INSTRUCTIONS FOR THE TASK:
Reproduce word for word the passage from the LMS setup question that begins at the words "The main problem" and stops after "users as well?".

TEXT BLOCK:
------------------------------------
Tell us what you are trying to do? I am setting up an LMS site for a school with offline students who access lesson videos and resources online. More advanced LMS features are not needed - just a simple and robust way for students to log in, browse their courses, modules and watch lesson videos. A 'mark as complete' would be nice like on the training courses on the Toolset website, but not essential. Registering students and adding roles/post groups is done manually. I am trying to follow Toolset best practice but have run into a few challenges. So far, courses are a CPT with a relationship to a lesson CPT. Lessons are categorised by taxonomies for the course modules and year, and lesson access is controlled by Toolset post groups.

The main problem is that within each course there are different years, so different users need access to different content. Conceptually the best way would be to restrict content by taxonomy.. but I realise that isn't how Toolset likes to do it. Is there a better way?

A second problem comes with displaying Views lists of only the content the student has access to. So they go to their account and see a list of only the courses and modules they have access to. Should I abandon taxonomy and just stick with content types and relationships? How does the hidden field on post groups work? is it added to the users as well?

Content structure:

Course 01
---> 2020 + Module 01 > lessons
---> 2020 + Module 02 > lessons
---> 2020 + Module 03 > lessons

---> 2021 + Module 07 > lessons
---> 2021 + Module 08 > lessons
---> 2021 + Module 09 > lessons

Student A registers in 2020..Admin adds the 2020 role/tag and has access to all lessons from modules 1,2 and 3.
Student B registers the following year and has access to all the 2021 content.

Student A goes to his account and sees a list of modules 1, 2 and 3 - but not 7, 8,and 9.

What's the best way to organise this, also considering the site admins are not very technical? I want to keep as much as possible in front end CRED forms.
------------------------------------
EXERCISE DATA:

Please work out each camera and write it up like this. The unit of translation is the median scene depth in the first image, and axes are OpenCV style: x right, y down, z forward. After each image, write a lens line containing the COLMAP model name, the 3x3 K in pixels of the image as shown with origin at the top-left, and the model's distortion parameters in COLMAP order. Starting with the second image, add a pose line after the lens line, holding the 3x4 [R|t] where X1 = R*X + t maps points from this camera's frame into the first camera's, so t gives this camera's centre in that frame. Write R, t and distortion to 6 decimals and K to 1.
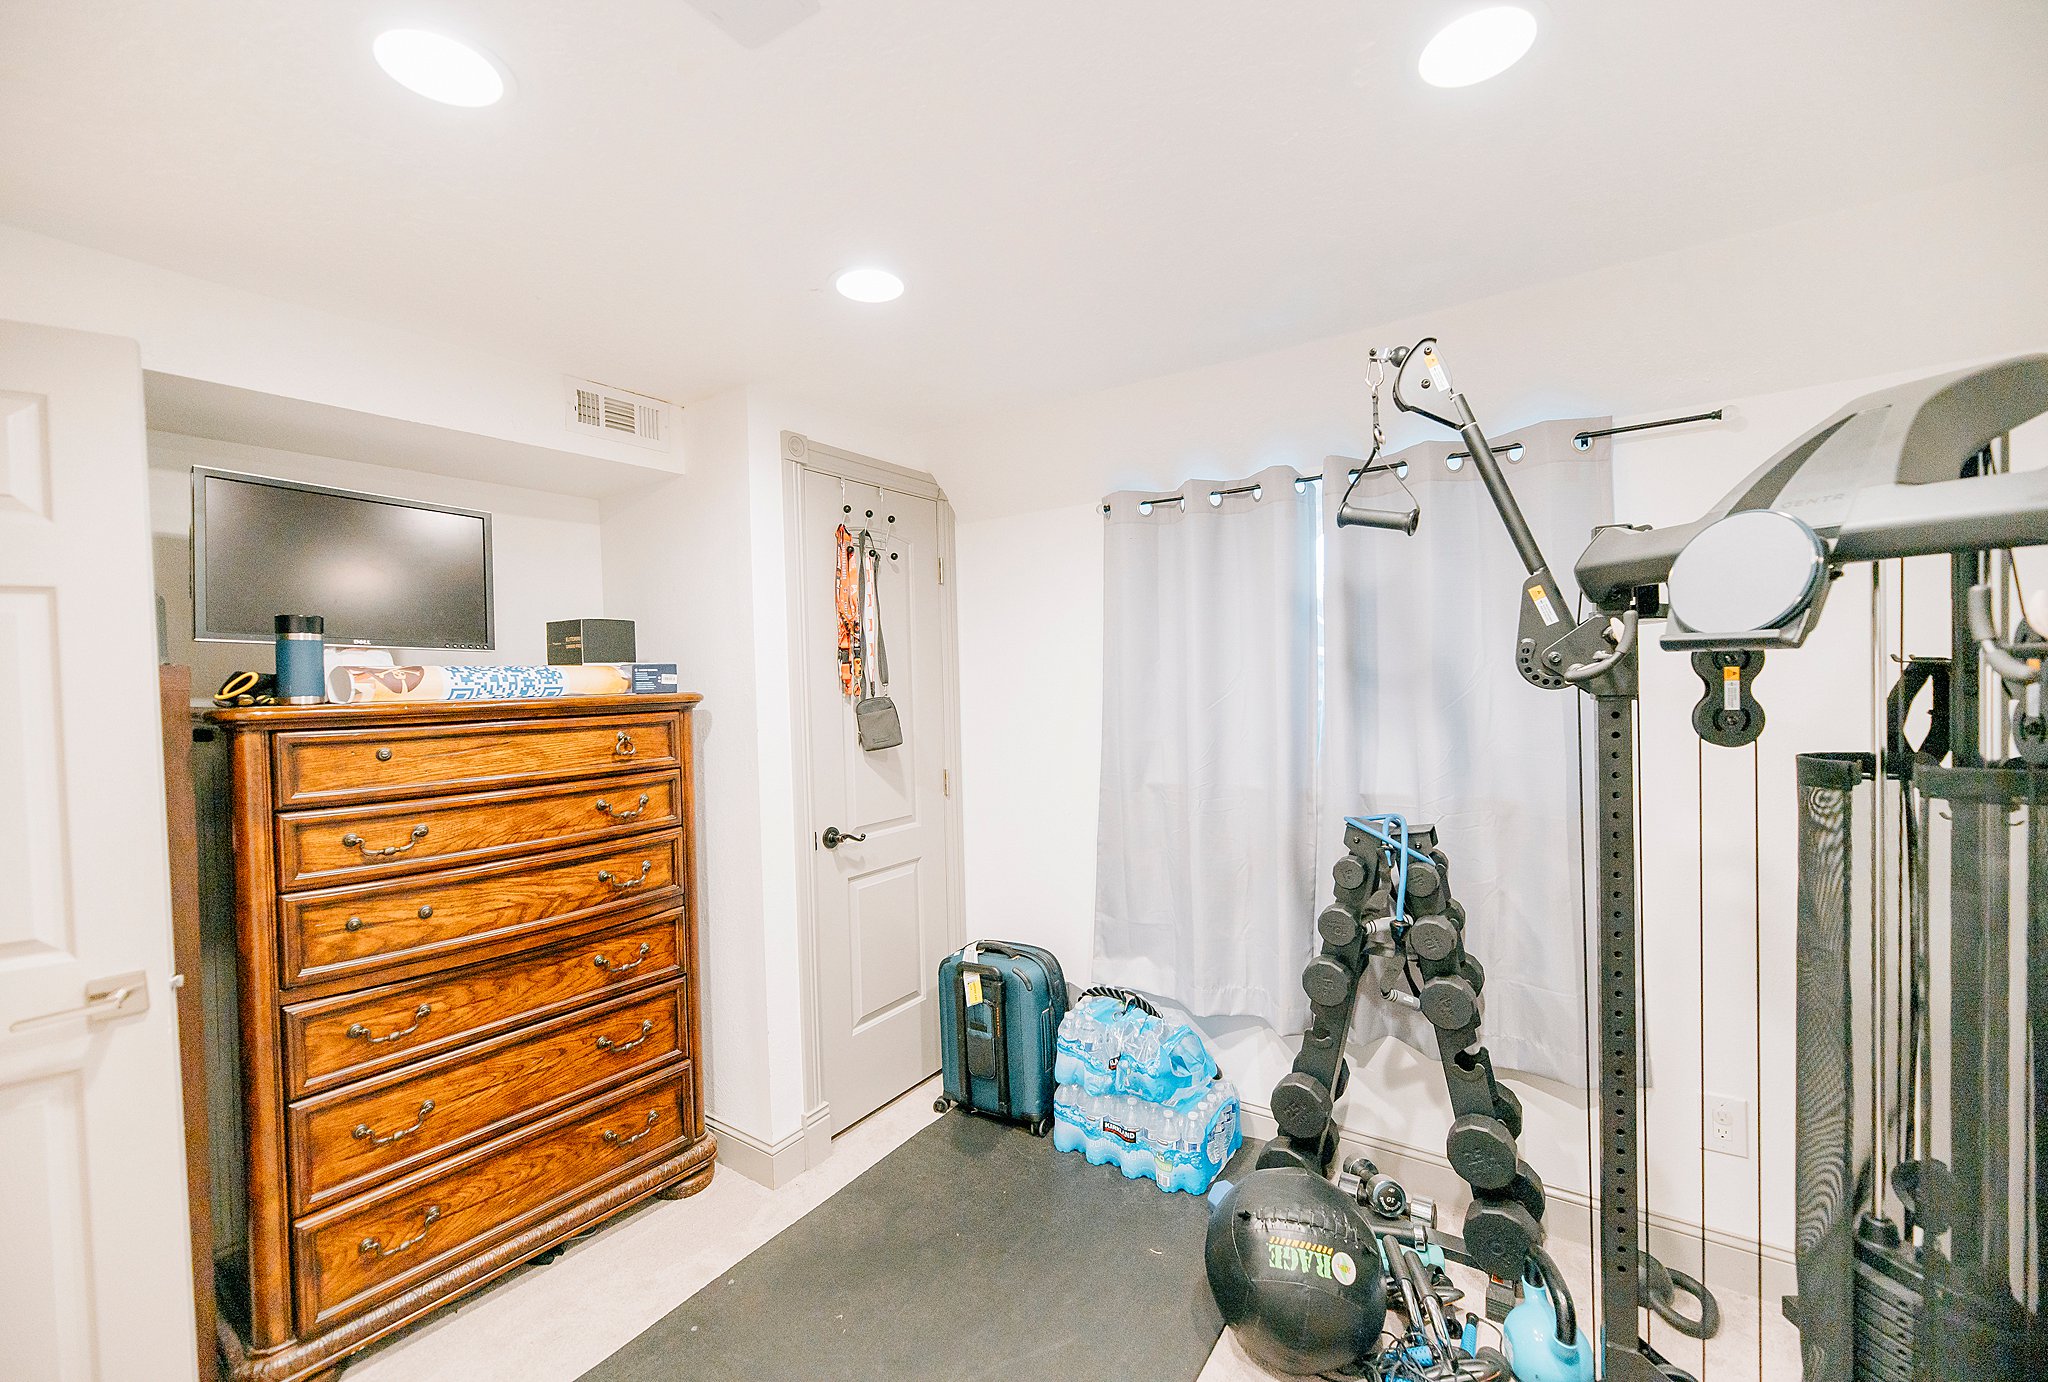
lens RADIAL K [[827.8, 0, 1024.0], [0, 827.8, 691.0], [0, 0, 1]] dist [0.002598, 0.000240]
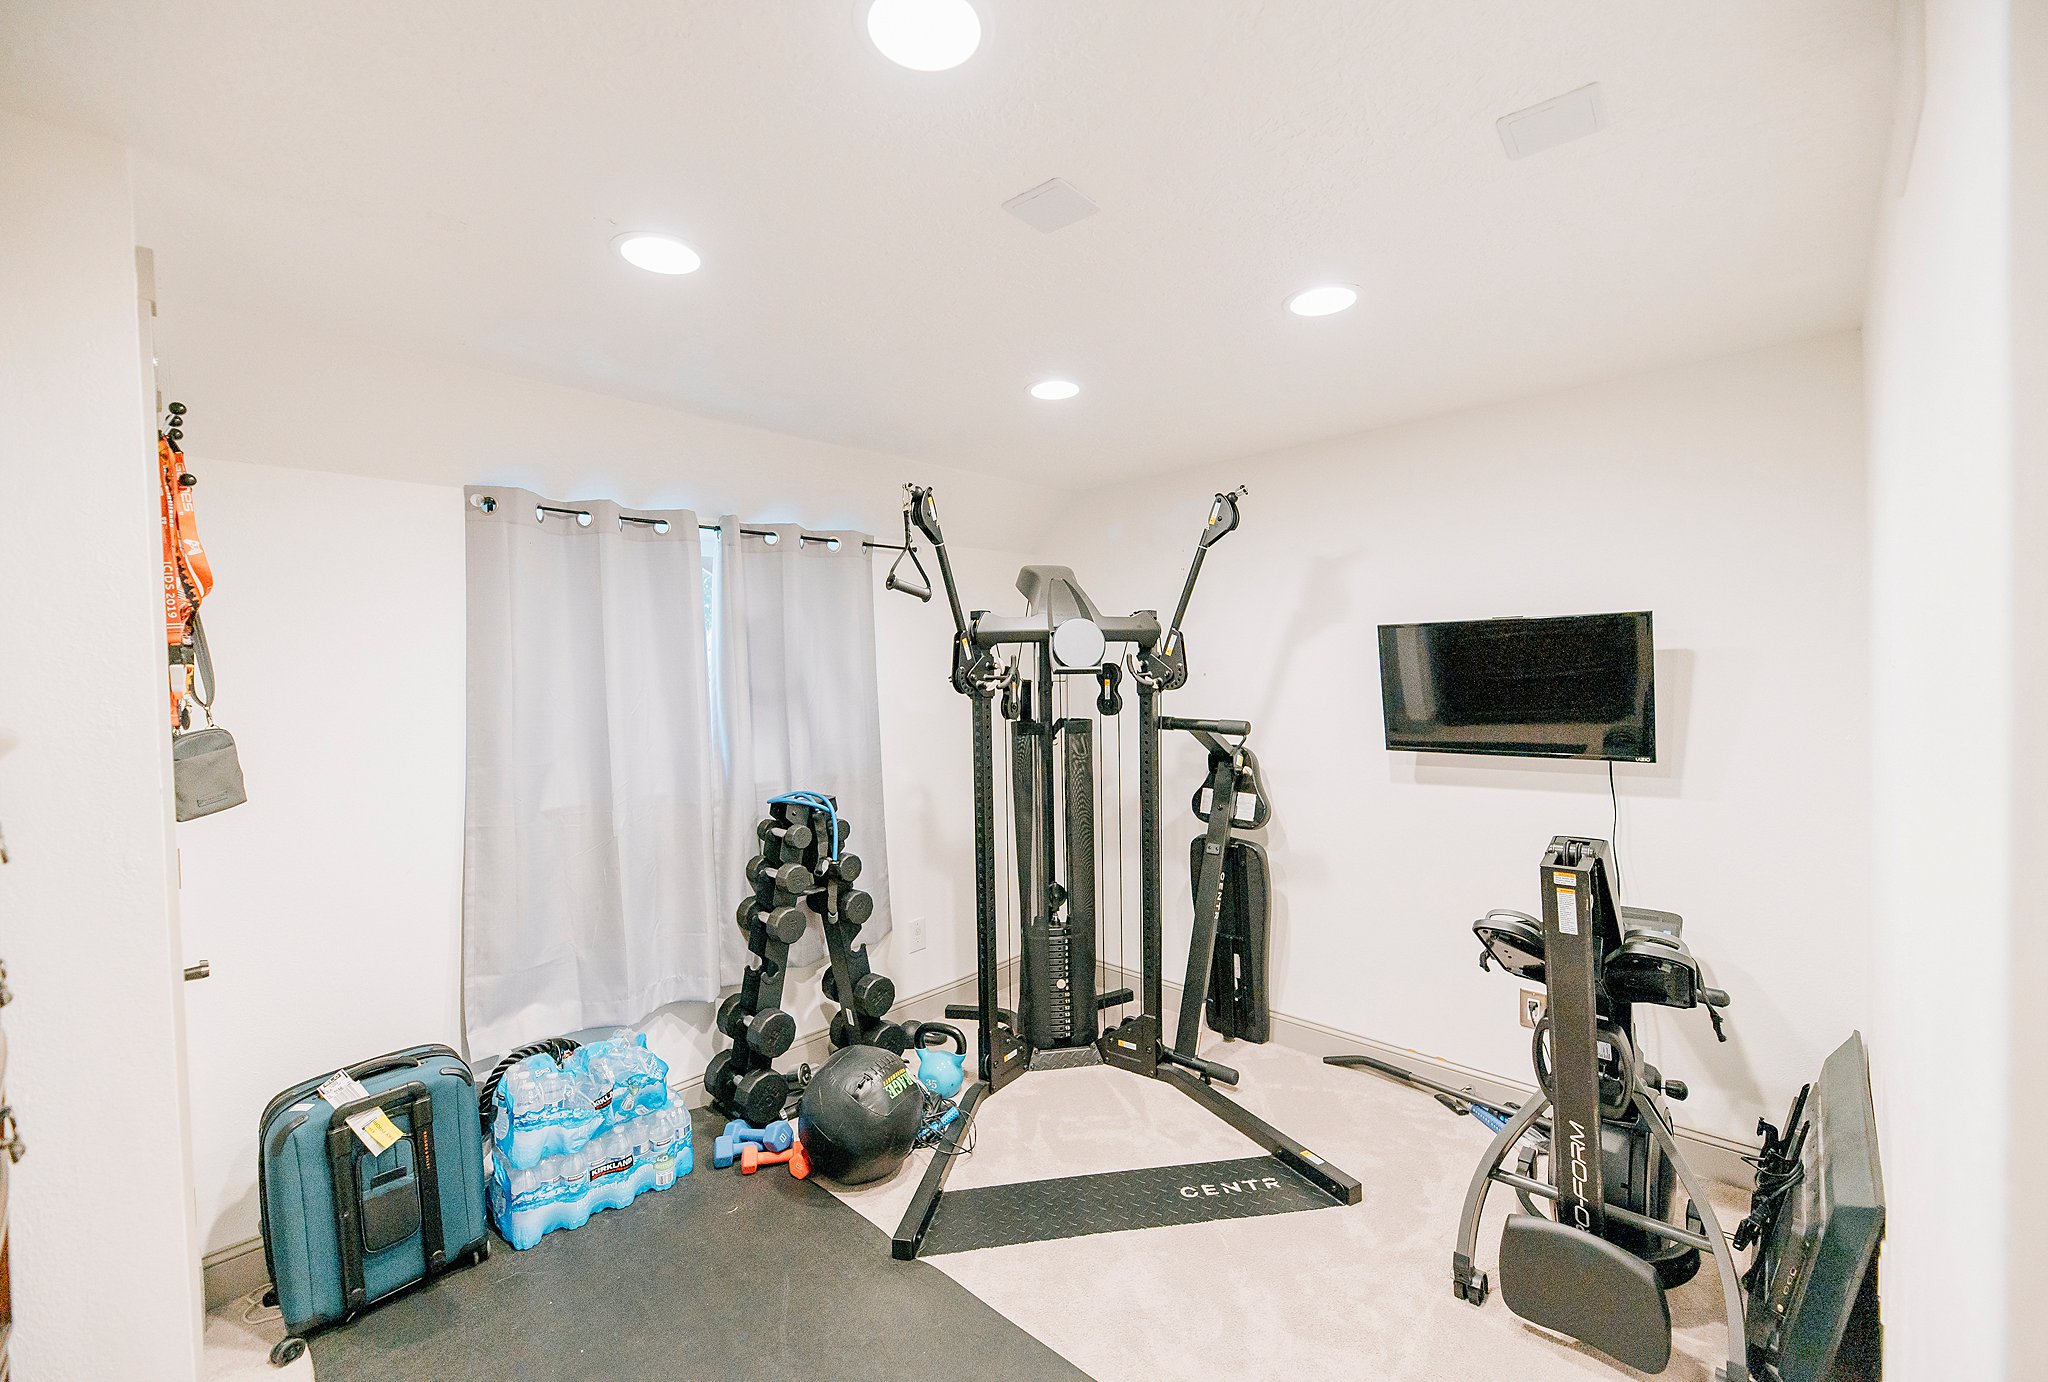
lens RADIAL K [[830.1, 0, 1024.0], [0, 830.1, 691.0], [0, 0, 1]] dist [-0.003008, -0.000016]
pose [[0.174399, 0.000902, 0.984675, -0.693293], [0.035972, 0.999326, -0.007286, 0.005582], [-0.984018, 0.036691, 0.174249, 0.321815]]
------------------------------------
RESPONSE BELOW:
The main problem is that within each course there are different years, so different users need access to different content. Conceptually the best way would be to restrict content by taxonomy.. but I realise that isn't how Toolset likes to do it. Is there a better way?

A second problem comes with displaying Views lists of only the content the student has access to. So they go to their account and see a list of only the courses and modules they have access to. Should I abandon taxonomy and just stick with content types and relationships? How does the hidden field on post groups work? is it added to the users as well?